-- WORK REQUIRED --
In the material below, find each line with the word "pixels" and list it.

•••

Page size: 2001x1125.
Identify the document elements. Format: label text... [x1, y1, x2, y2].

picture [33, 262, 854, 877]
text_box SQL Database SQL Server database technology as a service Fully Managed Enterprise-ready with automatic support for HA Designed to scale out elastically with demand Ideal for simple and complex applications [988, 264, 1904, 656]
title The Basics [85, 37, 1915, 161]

•••

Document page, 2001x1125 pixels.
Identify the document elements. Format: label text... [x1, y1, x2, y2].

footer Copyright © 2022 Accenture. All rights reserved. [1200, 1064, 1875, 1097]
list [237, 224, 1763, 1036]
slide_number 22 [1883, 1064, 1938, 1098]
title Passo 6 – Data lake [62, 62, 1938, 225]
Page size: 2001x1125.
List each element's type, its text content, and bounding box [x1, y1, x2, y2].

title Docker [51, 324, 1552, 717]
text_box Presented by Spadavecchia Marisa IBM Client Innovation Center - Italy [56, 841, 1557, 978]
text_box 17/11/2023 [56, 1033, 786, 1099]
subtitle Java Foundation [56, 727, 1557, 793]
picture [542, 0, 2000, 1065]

•••

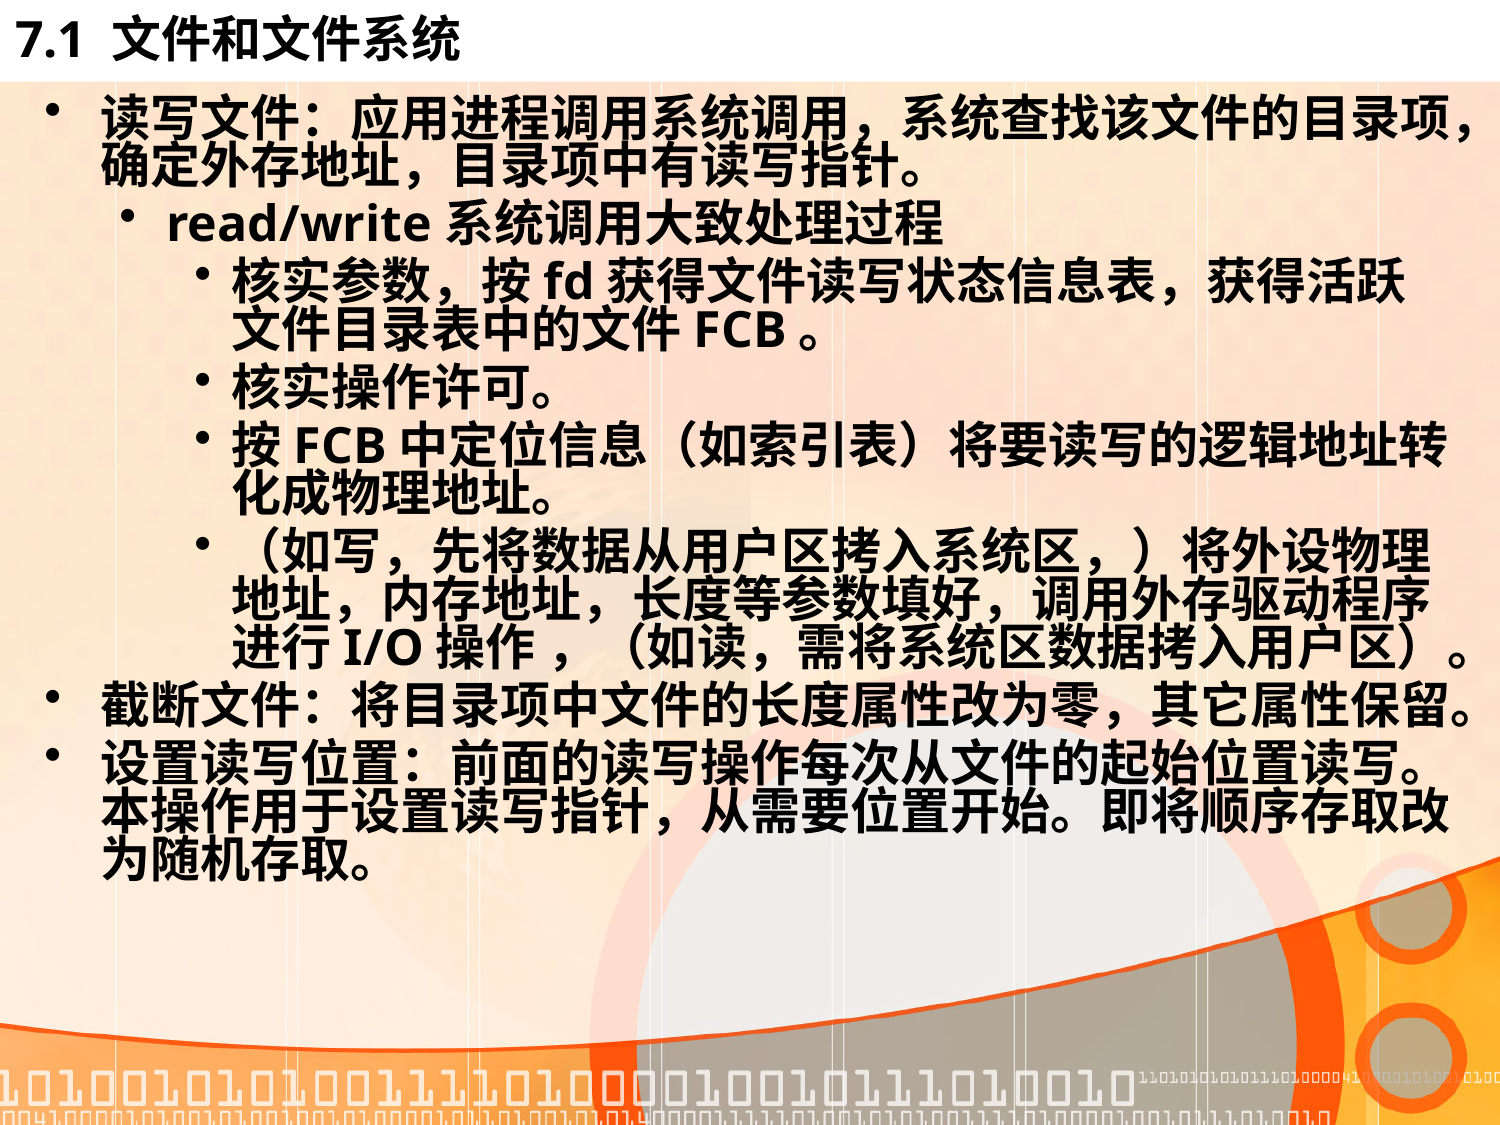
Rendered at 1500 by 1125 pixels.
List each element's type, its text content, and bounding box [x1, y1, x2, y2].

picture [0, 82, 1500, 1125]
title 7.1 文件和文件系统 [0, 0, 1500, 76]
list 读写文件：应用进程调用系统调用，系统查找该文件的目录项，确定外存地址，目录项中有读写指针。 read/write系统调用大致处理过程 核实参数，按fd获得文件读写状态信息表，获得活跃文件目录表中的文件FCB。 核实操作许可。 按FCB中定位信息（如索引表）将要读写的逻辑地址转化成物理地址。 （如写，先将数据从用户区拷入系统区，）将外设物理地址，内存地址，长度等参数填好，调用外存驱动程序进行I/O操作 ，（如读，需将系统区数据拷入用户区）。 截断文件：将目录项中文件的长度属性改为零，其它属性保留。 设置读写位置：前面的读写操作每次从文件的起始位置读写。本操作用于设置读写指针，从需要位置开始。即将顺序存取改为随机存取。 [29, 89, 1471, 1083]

•••

-- EXERCISE OUTPUT --
Document page, 2001x1125 pixels.
Rendered at 1500 by 1125 pixels.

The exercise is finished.